The country has achieved one of the most dramatic transformations in public finances seen in modern times—but it is not out of the woods yetby Vicky Pryce / January 11, 2018 / Leave a comment
Greece seems to no longer be making the headlines it did just a couple of years ago. That was when the country was going through huge political and economic upheaval.
Mired in a debt crisis, it had elected the radical left wing Syriza government which was then forced to accept tough conditions for an EU bailout, the third since 2010, or face default—or even a forced exit from the euro. Then followed a period of further austerity with capital controls and tax increases which hit the Greek people hard. There were cuts in the minimum wage, public sector salaries and pensions, with further impacts on spending and consumer and business confidence. The whole ordeal had disastrous human costs.
So why this period of relative calm—at least as far as Greece’s visibility in the news is concerned? Importantly, the fear of “Grexit,” which dominated movements in the foreign exchange and bond markets at its height, has been replaced by fear of Brexit. This has made the rest of the EU determined to ensure the remaining 27 stay together. Being more lenient to Greece is therefore now seen essential—as is recognising the substantial and broadly right wing reforms that Syriza, under its surprisingly effective leader Alexis Tsipras, has managed to achieve.
Through a series of public sector cuts and tax increases and finally, albeit reluctantly, engaging in a long overdue privatisation programme, Greece has achieved one of the most dramatic transformations in public finances seen in modern times. A deficit of 15 per cent of GDP in 2009 was turned into a surplus of 0.7 per cent in 2016. Last year saw a primary surplus, if you exclude debt servicing of some 1.75 per cent—which is an achievement in itself. Though Greece now faces an even tougher task of increasing this to 3.5 per cent for 2018 under pressure from its creditors, Tsipras has so far repeatedly tightened the screw with relatively little opposition, something that a right wing government without support from the unions would never have been able to do.
The cost of course has been enormous—and the country is not out of the woods yet. GDP is still some 25 per cent below what it was in 2009. House prices have collapsed and wealth has been wiped out for many. Public debt of some €300bn is equivalent to 188 per cent of GDP. The banks still have a non-performing loan ratio of just under 50 per cent and are now being forced by the European Central Bank to sell bad debts at a huge discount. Many individuals are beginning to very publicly lose their homes, which are being auctioned online after years of non-payment of interest on their mortgages.
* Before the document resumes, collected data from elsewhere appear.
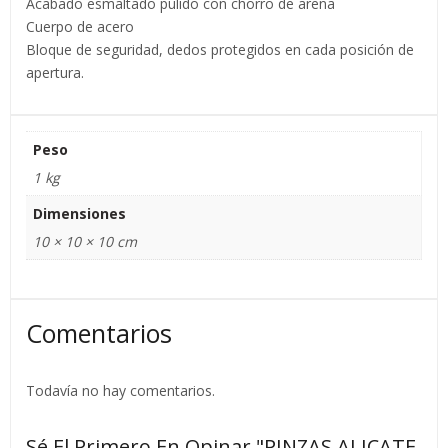
Acabado esmaltado pulido con chorro de arena
Cuerpo de acero
Bloque de seguridad, dedos protegidos en cada posición de
apertura.
Peso
1 kg
Dimensiones
10 × 10 × 10 cm
Comentarios
Todavía no hay comentarios.
Sé El Primero En Opinar "PINZAS ALICATE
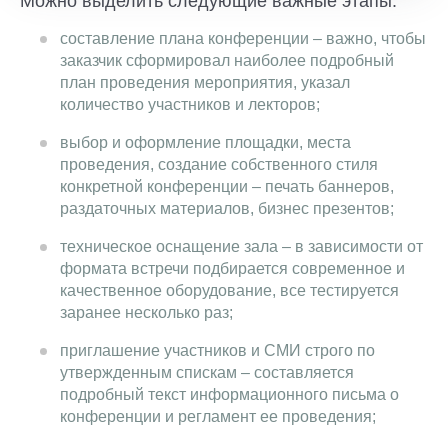
Можно выделить следующие важные этапы:
составление плана конференции – важно, чтобы
заказчик сформировал наиболее подробный
план проведения мероприятия, указал
количество участников и лекторов;
выбор и оформление площадки, места
проведения, создание собственного стиля
конкретной конференции – печать баннеров,
раздаточных материалов, бизнес презентов;
техническое оснащение зала – в зависимости от
формата встречи подбирается современное и
качественное оборудование, все тестируется
заранее несколько раз;
приглашение участников и СМИ строго по
утвержденным спискам – составляется
подробный текст информационного письма о
конференции и регламент ее проведения;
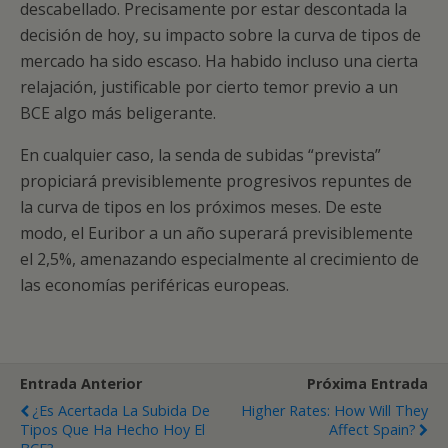
descabellado. Precisamente por estar descontada la
decisión de hoy, su impacto sobre la curva de tipos de
mercado ha sido escaso. Ha habido incluso una cierta
relajación, justificable por cierto temor previo a un
BCE algo más beligerante.
En cualquier caso, la senda de subidas “prevista”
propiciará previsiblemente progresivos repuntes de
la curva de tipos en los próximos meses. De este
modo, el Euribor a un año superará previsiblemente
el 2,5%, amenazando especialmente al crecimiento de
las economías periféricas europeas.
Entrada Anterior
Próxima Entrada
¿Es Acertada La Subida De
Higher Rates: How Will They
Tipos Que Ha Hecho Hoy El
Affect Spain?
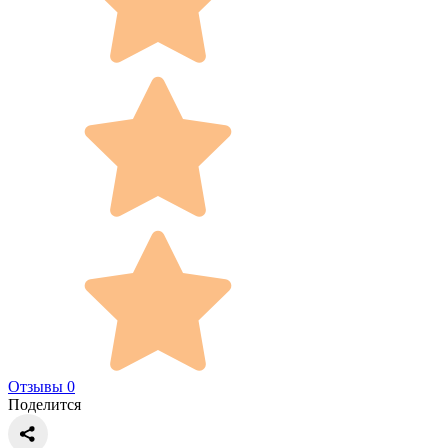
Отзывы 0
Поделится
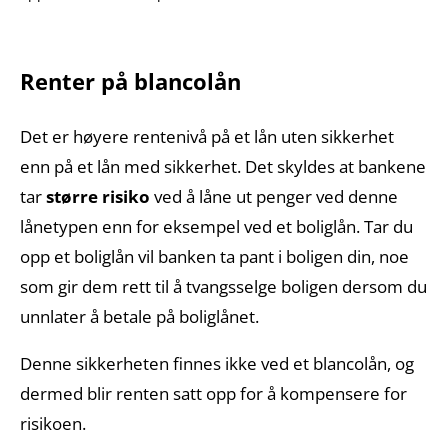
Renter på blancolån
Det er høyere rentenivå på et lån uten sikkerhet
enn på et lån med sikkerhet. Det skyldes at bankene
tar
større risiko
ved å låne ut penger ved denne
lånetypen enn for eksempel ved et boliglån. Tar du
opp et boliglån vil banken ta pant i boligen din, noe
som gir dem rett til å tvangsselge boligen dersom du
unnlater å betale på boliglånet.
Denne sikkerheten finnes ikke ved et blancolån, og
dermed blir renten satt opp for å kompensere for
risikoen.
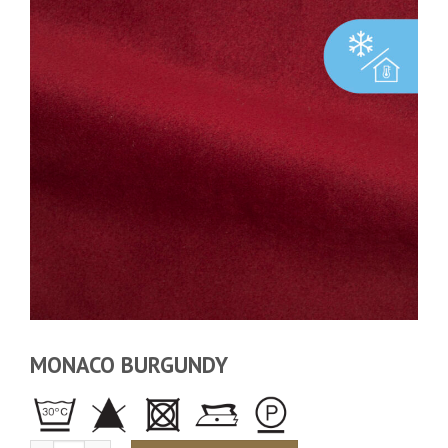
MONACO BURGUNDY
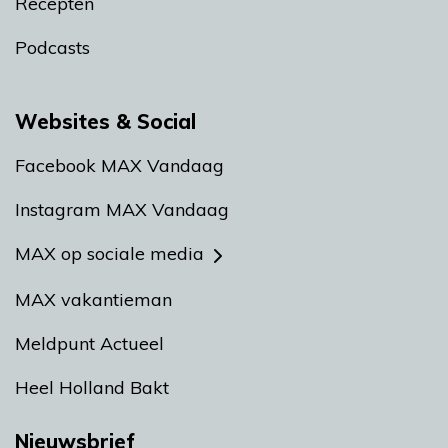
Recepten
Podcasts
Websites & Social
Facebook MAX Vandaag
Instagram MAX Vandaag
MAX op sociale media
MAX vakantieman
Meldpunt Actueel
Heel Holland Bakt
Nieuwsbrief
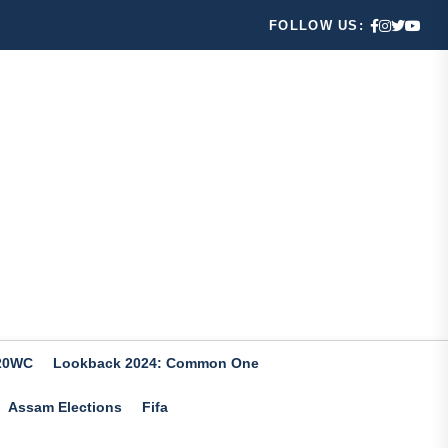
FOLLOW US:
20WC
Lookback 2024: Common One
Assam Elections
Fifa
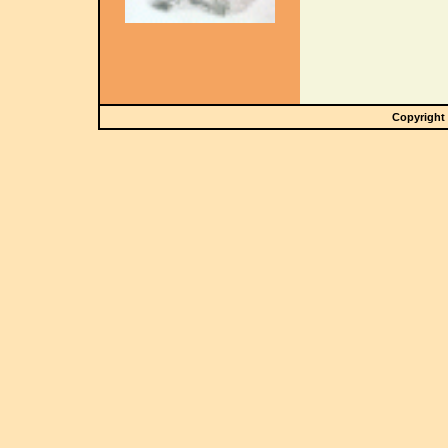
Copyright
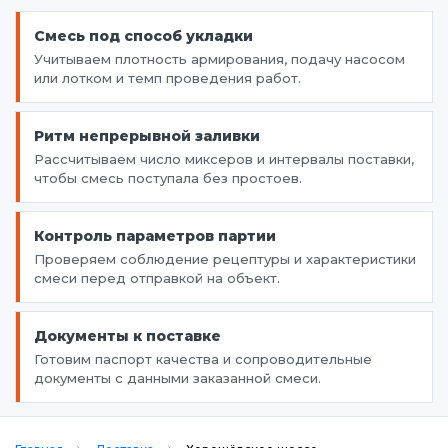
Смесь под способ укладки
Учитываем плотность армирования, подачу насосом
или лотком и темп проведения работ.
Ритм непрерывной заливки
Рассчитываем число миксеров и интервалы поставки,
чтобы смесь поступала без простоев.
Контроль параметров партии
Проверяем соблюдение рецептуры и характеристики
смеси перед отправкой на объект.
Документы к поставке
Готовим паспорт качества и сопроводительные
документы с данными заказанной смеси.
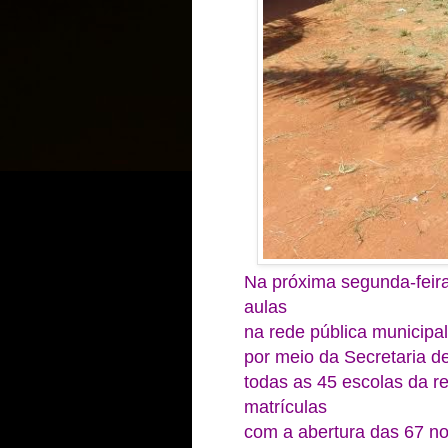
Na próxima segunda-feira
aulas
na rede pública municipal
por meio da Secretaria 
todas as 45 escolas da 
matrículas
com a abertura das 67 no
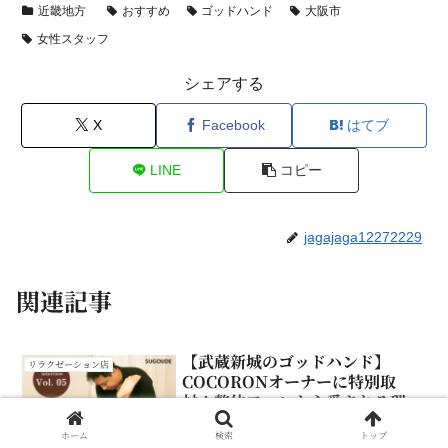
近畿地方
おすすめ
ゴッドハンド
大阪市
女性スタッフ
シェアする
X
Facebook
はてブ
LINE
コピー
jagajaga12272229
関連記事
【武蔵新城のゴッドハンド】
リラクゼーション店
COCORONオーナーに特別取
材！整体ファンから愛される理由
とは？
武蔵新城でゴッドハンドと噂されるリラ
ホーム
検索
トップ
クゼーションサロンCOCORONオーナー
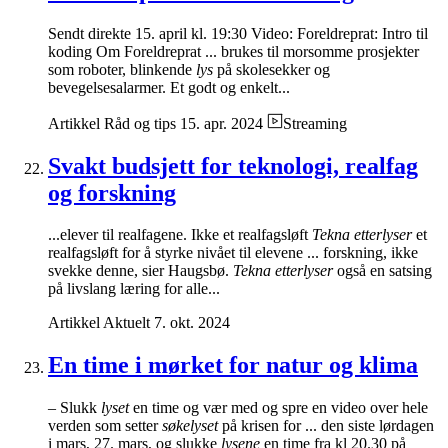
Sendt direkte 15. april kl. 19:30 Video: Foreldreprat: Intro til
koding Om Foreldreprat ... brukes til morsomme prosjekter
som roboter, blinkende
lys
på skolesekker og
bevegelsesalarmer. Et godt og enkelt...
Artikkel
Råd og tips
15. apr. 2024
Streaming
Svakt budsjett for teknologi, realfag
og forskning
...elever til realfagene. Ikke et realfagsløft
Tekna etterlyser
et
realfagsløft for å styrke nivået til elevene ... forskning, ikke
svekke denne, sier Haugsbø.
Tekna etterlyser
også en satsing
på livslang læring for alle...
Artikkel
Aktuelt
7. okt. 2024
En time i mørket for natur og klima
– Slukk
lyset
en time og vær med og spre en video over hele
verden som setter
søkelyset
på krisen for ... den siste lørdagen
i mars, 27. mars, og slukke
lysene
en time fra kl 20.30 på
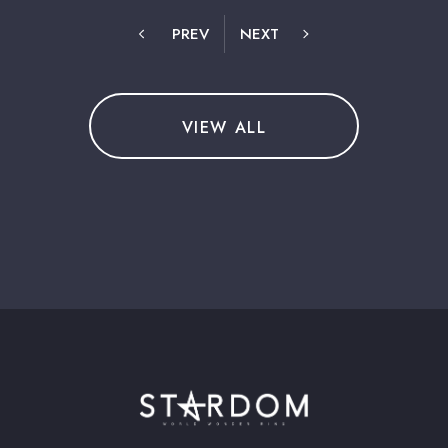
PREV
NEXT
VIEW ALL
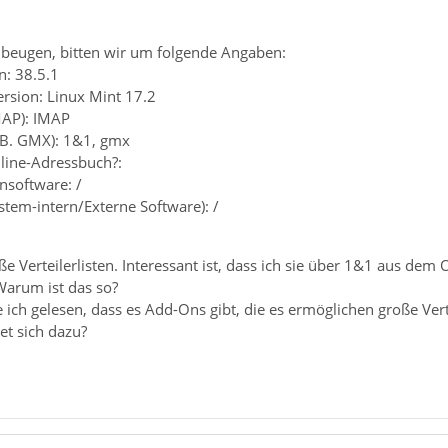
beugen, bitten wir um folgende Angaben:
n: 38.5.1
ersion: Linux Mint 17.2
MAP): IMAP
z.B. GMX): 1&1, gmx
line-Adressbuch?:
ensoftware: /
ystem-intern/Externe Software): /
oße Verteilerlisten. Interessant ist, dass ich sie über 1&1 aus 
Warum ist das so?
 ich gelesen, dass es Add-Ons gibt, die es ermöglichen große Vert
t sich dazu?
“A deficit of 15 per cent of GDP in 2009 was turned into a surplus of 0.7 per cent in 2016”
But some confidence is returning. Greece has gone through some successful reviews of its progress during the current bailout period and is due to exit its bailout conditions in August this year. Tourist receipts are booming, providing a much needed boost to incomes particularly in the islands. The fall in unemployment has been the fastest in the EU over the past year—admittedly from 23.2 per cent to 20.5 per cent in late 2017. And even youth unemployment is down from 54 per cent at its height to some 39.5 per cent by autumn last year—though some of that must be due to the massive exodus of the young to other European countries in search for work over the last few years. Growth was some 1.8 per cent last year and is forecast at 2.4 per cent for 2018.
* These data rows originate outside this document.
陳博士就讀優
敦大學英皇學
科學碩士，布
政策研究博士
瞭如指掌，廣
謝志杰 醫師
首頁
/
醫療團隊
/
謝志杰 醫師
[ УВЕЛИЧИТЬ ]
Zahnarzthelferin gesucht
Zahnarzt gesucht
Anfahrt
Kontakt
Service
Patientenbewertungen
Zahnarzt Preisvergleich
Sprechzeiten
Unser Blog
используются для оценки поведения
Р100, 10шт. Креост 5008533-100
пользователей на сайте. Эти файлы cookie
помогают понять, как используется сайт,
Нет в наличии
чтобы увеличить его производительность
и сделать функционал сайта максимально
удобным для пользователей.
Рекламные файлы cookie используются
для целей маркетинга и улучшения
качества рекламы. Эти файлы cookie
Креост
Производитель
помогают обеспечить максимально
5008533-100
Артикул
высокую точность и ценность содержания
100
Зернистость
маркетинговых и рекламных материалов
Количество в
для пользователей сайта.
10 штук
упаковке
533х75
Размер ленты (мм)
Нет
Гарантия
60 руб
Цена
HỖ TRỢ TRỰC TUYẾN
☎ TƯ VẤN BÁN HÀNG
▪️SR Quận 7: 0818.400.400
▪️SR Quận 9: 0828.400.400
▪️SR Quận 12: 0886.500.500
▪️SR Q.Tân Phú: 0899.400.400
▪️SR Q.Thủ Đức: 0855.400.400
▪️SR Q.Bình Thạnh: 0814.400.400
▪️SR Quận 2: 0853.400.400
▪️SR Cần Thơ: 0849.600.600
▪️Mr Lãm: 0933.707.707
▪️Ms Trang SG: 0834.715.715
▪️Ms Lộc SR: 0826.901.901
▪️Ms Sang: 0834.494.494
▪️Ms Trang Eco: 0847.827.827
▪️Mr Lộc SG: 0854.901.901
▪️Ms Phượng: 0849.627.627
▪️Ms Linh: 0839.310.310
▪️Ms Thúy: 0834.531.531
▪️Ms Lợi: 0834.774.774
The country went back to borrowing relatively cheaply from the markets again last autumn for the first time in two years and is likely to do so again soon, with a further seven year bond issue expected next month and likely two further forays into the market through the course of 2018. The banks have also tapped the markets again. And the hope is that Greece can soon be allowed to be part of the ECB’s quantitative easing programme, that will reduce the rates it has to pay for its external debt. As it is ten year bonds have gone down to below 4 per cent and six month bond yields are now yielding just 1.65 per cent. Two years ago ten year bond yields were above 20 per cent.
What can shatter this? Disarray in Europe, and a lack of strategy on Greece, would be disastrous. As would the absence of any visible evidence of a lift in the austerity programme which the Greeks have endured for so long. Early elections would also be destabilising. The right wing and main opposition New Democracy party has become more popular and could well win an election if it were called—but one suspects it would rather stay aside while the big issues are being tackled by Tsipras’s ruling coalition.
But what Greece needs more than anything else is a commitment from its fellow EU members to finding a long term solution to its huge debt overhang—in the shape of longer maturities and interest rate restructuring and also possible “haircuts,” in finance-speak. However painful for the creditors.
Greece remains an overly bureaucratic, frustrating place to do business. But it is just possible that given the current political pressures within the EU, from Brexit to the disaffection of the former eastern European countries and the increasing recognition of the special needs of the south, Greece could strike it lucky in 2018.